_What the task requires:_
Compute how many lines in the records below contain the string "APERTURE" and give that number without other output.

Exercise inputs START

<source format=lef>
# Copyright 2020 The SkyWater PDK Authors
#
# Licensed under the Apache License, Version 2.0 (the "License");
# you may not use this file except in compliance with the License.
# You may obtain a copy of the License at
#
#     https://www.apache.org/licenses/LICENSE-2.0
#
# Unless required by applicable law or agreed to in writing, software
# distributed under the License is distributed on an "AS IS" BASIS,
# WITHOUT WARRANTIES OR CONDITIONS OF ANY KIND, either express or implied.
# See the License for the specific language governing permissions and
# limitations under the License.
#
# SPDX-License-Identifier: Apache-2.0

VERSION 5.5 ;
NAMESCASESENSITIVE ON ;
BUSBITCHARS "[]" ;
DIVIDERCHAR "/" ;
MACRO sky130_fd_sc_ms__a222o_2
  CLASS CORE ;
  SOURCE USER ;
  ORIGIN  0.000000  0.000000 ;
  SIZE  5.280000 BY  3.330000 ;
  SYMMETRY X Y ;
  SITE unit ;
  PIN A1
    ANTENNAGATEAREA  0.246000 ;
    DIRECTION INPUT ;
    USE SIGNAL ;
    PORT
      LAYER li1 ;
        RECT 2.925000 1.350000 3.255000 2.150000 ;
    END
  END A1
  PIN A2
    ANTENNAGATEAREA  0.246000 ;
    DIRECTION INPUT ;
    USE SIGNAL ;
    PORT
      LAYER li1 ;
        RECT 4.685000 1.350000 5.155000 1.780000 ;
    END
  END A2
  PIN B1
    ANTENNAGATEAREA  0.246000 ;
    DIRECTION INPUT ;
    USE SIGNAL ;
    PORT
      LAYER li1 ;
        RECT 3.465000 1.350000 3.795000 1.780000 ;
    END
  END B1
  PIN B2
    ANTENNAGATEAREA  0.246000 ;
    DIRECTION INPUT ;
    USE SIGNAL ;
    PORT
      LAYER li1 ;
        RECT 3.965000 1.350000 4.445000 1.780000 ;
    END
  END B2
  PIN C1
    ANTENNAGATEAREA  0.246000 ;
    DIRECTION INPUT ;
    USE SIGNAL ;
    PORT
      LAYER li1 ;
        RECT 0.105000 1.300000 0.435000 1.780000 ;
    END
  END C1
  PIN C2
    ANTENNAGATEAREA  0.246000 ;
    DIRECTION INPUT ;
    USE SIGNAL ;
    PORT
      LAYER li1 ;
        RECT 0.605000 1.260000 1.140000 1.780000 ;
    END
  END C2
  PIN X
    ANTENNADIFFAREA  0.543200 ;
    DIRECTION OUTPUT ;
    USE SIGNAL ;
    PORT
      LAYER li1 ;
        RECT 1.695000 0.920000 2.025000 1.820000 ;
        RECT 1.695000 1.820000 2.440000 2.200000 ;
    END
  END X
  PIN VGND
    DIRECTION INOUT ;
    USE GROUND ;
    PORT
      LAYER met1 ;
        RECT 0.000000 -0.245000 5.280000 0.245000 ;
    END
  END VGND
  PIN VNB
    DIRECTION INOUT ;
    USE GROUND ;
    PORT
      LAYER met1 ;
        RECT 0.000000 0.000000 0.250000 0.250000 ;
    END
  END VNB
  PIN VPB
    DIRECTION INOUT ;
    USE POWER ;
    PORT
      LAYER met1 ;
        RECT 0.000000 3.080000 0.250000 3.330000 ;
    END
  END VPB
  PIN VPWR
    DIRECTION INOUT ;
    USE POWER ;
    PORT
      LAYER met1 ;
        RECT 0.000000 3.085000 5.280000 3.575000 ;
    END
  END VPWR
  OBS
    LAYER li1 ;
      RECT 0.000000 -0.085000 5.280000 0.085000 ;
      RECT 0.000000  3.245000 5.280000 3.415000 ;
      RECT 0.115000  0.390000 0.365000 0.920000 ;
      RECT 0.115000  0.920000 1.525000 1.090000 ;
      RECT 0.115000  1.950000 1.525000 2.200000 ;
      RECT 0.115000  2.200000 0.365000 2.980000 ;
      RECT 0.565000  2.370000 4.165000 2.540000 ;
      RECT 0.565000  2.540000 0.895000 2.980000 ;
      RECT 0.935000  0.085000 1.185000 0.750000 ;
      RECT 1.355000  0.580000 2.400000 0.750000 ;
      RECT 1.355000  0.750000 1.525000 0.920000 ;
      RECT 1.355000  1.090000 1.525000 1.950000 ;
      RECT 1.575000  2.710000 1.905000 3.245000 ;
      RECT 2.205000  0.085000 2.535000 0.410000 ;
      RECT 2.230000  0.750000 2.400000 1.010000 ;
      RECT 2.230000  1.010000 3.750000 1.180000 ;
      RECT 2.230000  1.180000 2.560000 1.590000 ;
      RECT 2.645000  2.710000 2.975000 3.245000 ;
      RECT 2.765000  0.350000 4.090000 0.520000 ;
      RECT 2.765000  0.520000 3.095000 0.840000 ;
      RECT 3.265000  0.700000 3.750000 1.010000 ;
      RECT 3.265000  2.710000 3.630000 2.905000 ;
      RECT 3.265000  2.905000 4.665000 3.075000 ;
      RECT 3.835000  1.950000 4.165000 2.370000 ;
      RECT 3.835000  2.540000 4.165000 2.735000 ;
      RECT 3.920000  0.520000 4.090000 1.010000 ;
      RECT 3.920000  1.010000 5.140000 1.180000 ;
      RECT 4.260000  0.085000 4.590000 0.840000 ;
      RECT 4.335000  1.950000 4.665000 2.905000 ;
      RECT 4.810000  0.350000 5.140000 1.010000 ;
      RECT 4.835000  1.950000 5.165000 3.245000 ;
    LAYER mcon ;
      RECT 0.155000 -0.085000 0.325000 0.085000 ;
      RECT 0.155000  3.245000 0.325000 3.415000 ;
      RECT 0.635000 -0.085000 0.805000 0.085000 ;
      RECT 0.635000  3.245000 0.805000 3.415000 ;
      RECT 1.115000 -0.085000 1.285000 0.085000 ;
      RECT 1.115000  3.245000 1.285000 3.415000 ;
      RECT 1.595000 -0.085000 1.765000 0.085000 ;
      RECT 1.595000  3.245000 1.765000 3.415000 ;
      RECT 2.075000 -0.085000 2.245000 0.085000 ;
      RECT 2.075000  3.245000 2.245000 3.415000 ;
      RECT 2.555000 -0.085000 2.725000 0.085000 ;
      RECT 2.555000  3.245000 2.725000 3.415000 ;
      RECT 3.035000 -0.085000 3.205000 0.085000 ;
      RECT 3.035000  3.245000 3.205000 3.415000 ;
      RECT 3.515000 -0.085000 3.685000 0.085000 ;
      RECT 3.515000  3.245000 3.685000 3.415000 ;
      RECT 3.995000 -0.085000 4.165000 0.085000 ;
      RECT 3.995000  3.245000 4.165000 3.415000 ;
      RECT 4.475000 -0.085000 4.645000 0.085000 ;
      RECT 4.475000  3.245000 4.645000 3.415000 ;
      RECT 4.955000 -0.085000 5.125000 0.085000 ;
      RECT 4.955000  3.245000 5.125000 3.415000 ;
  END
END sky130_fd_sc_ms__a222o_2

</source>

Exercise inputs END
Exercise inputs START

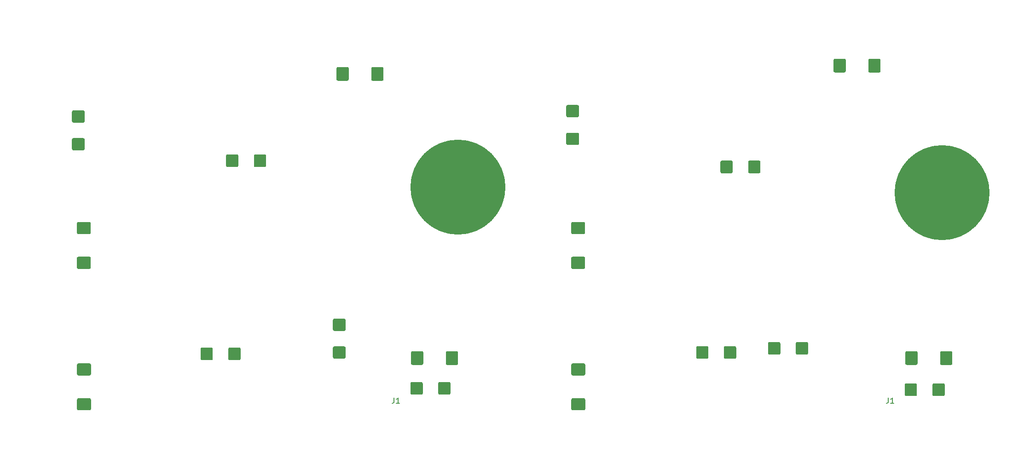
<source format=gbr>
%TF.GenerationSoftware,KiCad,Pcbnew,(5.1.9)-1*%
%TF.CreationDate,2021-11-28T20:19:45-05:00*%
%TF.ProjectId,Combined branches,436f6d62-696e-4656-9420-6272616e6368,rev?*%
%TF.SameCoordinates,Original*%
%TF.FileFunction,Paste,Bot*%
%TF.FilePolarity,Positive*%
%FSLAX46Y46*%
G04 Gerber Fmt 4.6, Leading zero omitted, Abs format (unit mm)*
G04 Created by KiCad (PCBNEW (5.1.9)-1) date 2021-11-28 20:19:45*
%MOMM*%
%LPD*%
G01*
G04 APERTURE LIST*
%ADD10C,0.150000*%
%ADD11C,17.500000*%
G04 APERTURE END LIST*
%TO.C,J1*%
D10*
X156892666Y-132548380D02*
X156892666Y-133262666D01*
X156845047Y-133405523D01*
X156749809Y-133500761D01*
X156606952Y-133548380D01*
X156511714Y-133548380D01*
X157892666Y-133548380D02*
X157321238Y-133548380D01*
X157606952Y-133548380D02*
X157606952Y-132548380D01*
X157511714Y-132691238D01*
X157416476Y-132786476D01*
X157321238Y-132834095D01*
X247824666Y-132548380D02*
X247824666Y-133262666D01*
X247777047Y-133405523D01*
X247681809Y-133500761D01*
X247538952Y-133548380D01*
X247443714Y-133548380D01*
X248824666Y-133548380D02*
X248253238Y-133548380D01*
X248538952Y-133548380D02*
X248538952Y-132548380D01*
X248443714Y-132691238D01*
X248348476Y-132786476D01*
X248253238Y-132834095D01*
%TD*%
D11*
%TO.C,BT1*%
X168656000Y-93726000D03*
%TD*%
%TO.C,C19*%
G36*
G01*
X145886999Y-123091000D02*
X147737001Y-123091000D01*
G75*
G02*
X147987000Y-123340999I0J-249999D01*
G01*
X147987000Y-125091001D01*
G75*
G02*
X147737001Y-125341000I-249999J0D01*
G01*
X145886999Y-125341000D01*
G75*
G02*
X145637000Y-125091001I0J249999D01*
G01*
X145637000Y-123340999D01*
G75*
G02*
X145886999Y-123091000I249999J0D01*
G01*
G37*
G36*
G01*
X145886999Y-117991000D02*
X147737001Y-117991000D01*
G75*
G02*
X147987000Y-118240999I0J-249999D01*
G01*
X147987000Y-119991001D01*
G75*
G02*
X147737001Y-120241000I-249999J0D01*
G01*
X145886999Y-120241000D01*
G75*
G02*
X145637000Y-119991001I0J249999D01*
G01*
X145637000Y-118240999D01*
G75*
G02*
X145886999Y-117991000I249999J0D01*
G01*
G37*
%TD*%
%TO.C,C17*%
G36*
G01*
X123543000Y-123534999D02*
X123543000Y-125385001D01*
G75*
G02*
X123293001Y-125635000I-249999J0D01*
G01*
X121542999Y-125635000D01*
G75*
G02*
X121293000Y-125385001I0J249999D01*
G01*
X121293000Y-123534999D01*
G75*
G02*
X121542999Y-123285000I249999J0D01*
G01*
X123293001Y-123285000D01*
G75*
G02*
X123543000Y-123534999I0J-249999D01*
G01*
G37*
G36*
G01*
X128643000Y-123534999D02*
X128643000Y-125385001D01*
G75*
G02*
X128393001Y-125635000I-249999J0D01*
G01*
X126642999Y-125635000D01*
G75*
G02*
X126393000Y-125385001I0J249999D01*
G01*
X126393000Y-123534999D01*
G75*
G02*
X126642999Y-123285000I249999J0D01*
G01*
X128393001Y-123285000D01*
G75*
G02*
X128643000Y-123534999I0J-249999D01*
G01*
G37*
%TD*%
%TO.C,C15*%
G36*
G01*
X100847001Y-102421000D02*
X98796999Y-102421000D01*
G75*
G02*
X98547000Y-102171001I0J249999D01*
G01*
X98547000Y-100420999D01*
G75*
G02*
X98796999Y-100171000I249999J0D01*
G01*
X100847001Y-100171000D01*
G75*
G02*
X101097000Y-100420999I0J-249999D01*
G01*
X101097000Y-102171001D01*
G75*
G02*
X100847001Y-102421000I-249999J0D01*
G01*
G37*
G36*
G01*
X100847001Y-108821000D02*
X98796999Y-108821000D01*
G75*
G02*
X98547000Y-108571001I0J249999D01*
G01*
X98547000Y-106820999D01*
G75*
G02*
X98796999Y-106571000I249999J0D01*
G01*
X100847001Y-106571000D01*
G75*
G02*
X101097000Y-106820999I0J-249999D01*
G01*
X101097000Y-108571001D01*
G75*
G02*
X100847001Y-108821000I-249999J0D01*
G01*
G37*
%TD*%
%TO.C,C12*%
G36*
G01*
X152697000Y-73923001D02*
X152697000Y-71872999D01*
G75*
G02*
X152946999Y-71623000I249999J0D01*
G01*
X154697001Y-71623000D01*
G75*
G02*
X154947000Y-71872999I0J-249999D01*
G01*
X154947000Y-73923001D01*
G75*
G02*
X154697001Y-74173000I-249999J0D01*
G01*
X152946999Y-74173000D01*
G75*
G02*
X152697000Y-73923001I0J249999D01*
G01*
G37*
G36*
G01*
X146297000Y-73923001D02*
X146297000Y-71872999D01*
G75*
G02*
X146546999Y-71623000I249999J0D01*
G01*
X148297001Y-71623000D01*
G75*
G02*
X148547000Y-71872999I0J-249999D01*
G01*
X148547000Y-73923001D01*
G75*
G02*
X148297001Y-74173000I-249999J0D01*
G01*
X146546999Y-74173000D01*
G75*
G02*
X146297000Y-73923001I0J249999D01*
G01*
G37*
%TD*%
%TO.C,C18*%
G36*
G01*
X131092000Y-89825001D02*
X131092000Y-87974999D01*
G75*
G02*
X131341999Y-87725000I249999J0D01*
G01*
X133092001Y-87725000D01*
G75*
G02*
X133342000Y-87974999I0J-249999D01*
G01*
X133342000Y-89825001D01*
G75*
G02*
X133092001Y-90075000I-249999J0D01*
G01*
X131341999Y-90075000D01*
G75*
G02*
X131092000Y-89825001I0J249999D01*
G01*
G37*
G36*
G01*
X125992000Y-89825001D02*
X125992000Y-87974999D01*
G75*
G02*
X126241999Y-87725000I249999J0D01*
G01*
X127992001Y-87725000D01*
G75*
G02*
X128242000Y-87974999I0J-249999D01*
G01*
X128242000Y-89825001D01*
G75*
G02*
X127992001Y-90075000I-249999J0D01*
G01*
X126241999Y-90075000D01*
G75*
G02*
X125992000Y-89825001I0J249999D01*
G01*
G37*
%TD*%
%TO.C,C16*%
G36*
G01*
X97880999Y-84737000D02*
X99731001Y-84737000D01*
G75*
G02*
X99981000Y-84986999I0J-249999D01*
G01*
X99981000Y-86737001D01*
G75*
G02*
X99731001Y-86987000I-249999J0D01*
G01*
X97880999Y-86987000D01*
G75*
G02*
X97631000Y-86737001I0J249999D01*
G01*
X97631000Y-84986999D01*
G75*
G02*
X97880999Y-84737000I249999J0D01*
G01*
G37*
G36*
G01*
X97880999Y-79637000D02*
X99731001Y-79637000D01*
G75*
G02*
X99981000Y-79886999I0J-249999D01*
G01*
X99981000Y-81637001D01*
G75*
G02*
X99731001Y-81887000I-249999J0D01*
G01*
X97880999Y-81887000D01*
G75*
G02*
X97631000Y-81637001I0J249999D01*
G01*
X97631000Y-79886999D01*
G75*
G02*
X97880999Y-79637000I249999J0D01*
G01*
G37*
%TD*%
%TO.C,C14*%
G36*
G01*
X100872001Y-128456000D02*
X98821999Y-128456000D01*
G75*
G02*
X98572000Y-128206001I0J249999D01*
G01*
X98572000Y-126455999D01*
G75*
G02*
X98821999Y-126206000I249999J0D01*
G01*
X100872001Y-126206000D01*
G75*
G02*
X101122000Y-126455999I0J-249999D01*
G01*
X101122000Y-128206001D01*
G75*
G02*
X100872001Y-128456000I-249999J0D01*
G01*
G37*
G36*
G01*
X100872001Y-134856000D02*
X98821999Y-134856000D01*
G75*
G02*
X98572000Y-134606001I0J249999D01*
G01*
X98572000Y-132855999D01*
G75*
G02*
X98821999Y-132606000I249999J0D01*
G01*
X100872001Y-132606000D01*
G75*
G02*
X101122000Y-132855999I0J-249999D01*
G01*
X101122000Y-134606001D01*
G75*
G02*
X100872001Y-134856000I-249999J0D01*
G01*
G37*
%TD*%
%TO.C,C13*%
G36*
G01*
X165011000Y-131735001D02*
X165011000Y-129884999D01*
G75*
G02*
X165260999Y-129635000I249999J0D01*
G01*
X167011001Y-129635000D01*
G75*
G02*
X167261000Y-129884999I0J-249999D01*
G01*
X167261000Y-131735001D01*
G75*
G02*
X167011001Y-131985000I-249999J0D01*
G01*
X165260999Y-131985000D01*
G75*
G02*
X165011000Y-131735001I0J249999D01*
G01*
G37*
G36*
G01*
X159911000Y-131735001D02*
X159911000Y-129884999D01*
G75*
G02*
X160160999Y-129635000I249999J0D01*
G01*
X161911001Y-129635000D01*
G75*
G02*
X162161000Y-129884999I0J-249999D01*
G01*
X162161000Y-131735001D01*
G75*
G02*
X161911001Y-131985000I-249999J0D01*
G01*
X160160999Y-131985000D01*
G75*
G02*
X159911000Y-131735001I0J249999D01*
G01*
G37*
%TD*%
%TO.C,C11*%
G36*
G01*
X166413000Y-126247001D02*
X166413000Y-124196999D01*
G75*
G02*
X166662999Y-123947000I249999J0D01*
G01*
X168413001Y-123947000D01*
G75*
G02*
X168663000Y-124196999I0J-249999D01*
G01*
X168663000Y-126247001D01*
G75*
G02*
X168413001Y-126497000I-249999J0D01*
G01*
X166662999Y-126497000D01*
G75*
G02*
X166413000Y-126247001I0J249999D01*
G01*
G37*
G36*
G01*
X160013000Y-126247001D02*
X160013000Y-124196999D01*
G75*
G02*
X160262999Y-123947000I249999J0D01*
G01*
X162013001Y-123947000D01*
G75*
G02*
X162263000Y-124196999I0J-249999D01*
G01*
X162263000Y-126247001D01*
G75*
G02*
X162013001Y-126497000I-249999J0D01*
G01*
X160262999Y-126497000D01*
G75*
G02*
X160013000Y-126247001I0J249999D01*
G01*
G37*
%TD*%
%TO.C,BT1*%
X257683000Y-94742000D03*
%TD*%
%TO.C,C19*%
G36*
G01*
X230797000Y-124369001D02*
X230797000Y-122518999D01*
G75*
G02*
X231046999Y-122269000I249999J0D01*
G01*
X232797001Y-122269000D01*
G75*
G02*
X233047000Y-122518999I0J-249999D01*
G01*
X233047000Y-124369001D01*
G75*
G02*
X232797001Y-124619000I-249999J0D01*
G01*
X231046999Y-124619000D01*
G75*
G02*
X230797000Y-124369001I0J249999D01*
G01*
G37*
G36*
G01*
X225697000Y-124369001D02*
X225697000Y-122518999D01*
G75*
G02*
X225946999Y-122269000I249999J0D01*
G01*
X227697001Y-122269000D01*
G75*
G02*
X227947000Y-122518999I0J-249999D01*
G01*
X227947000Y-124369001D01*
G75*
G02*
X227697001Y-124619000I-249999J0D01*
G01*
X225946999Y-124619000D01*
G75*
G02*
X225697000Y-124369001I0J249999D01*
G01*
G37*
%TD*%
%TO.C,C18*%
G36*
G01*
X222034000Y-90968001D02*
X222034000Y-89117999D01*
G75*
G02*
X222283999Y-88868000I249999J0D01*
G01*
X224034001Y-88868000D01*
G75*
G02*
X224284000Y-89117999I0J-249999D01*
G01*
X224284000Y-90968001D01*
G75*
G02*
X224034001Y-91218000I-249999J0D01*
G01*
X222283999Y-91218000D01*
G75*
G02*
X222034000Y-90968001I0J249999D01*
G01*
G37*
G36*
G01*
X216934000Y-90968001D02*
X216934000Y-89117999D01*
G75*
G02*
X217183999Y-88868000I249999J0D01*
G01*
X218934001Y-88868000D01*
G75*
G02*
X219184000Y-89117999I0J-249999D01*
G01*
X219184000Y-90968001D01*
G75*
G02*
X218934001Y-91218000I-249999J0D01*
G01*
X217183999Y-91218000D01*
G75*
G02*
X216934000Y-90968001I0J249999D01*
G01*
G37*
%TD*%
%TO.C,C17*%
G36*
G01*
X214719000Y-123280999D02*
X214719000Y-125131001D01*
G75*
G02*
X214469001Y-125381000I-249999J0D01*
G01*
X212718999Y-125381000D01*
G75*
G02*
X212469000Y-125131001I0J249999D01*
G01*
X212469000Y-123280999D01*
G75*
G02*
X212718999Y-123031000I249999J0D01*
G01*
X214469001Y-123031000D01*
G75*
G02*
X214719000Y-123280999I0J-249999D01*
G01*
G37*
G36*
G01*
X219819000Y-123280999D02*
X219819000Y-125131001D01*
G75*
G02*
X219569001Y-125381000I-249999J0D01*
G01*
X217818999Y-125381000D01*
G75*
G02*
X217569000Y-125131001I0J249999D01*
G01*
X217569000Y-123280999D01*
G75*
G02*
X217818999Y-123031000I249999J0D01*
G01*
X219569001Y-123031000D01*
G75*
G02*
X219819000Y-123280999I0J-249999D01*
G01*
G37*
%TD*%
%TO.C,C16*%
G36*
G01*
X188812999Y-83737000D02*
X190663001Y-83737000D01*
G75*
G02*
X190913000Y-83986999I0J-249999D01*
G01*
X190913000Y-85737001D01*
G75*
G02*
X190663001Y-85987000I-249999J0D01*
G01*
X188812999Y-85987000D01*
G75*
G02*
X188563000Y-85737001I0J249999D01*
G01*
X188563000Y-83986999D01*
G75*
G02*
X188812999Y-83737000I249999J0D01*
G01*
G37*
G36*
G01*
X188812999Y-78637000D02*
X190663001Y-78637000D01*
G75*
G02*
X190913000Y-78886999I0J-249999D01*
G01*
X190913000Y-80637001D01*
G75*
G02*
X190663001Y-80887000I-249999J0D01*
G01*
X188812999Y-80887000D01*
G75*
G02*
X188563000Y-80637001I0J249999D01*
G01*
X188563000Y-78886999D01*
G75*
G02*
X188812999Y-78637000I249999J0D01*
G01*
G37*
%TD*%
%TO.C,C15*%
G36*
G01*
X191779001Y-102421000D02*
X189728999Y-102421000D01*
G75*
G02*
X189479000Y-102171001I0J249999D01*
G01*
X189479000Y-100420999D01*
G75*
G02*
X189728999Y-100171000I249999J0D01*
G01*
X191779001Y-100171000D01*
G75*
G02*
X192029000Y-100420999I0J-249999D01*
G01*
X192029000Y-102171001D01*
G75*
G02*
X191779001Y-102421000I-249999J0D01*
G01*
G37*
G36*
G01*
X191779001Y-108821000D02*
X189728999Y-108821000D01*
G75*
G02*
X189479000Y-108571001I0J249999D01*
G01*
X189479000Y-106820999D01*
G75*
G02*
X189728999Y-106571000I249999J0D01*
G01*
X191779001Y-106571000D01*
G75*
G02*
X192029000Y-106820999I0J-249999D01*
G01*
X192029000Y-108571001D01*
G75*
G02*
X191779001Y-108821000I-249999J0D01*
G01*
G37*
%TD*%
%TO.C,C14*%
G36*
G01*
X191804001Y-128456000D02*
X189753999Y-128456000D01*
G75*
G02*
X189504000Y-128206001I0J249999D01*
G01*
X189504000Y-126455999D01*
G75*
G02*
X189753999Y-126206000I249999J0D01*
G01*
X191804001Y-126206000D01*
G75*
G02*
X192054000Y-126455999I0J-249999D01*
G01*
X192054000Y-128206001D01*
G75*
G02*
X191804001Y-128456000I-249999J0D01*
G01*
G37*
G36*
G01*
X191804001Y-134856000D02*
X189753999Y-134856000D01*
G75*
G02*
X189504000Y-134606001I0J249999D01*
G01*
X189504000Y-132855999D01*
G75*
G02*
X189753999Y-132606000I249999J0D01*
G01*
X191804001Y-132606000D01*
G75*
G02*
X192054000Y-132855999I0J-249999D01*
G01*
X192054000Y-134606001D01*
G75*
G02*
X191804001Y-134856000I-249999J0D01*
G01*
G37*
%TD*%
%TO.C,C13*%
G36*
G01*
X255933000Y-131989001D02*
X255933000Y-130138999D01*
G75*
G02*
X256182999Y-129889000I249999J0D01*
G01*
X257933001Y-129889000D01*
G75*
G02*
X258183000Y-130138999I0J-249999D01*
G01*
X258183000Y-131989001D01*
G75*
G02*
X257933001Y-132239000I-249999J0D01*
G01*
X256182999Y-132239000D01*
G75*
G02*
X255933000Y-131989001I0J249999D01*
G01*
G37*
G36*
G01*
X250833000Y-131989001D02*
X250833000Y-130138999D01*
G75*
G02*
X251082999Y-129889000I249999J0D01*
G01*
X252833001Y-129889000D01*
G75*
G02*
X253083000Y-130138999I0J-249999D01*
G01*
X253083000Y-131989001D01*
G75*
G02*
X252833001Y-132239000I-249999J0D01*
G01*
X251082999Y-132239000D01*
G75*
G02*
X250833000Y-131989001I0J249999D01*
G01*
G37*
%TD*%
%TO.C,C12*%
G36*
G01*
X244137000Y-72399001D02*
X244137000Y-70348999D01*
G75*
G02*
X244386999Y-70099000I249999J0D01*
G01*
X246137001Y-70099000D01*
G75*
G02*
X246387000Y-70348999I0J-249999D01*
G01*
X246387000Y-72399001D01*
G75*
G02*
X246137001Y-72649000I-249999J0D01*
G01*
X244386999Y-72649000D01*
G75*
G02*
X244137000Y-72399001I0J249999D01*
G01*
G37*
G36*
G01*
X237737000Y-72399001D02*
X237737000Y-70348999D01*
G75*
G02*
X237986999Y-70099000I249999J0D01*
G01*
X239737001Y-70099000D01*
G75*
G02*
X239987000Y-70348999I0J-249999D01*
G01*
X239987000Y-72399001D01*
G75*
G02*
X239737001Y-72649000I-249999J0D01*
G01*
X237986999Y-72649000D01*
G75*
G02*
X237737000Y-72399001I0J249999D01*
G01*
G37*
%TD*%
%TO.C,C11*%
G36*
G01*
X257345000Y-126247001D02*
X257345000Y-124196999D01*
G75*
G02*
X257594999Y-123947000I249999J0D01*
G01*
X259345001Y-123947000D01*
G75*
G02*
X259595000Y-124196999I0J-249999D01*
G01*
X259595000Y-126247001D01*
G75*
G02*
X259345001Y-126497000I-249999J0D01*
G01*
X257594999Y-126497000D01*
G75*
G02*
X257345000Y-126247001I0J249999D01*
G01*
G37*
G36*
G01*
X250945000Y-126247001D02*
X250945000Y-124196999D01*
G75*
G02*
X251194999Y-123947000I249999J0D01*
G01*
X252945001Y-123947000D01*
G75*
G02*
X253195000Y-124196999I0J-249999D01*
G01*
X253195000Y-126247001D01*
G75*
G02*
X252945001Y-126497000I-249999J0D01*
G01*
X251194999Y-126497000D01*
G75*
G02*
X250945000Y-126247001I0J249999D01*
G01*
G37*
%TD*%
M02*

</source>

Exercise inputs END
Exercise inputs START

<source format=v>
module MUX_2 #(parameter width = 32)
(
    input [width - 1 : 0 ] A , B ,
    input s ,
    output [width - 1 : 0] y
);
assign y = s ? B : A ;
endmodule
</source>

Exercise inputs END

_Solution for this problem:_
2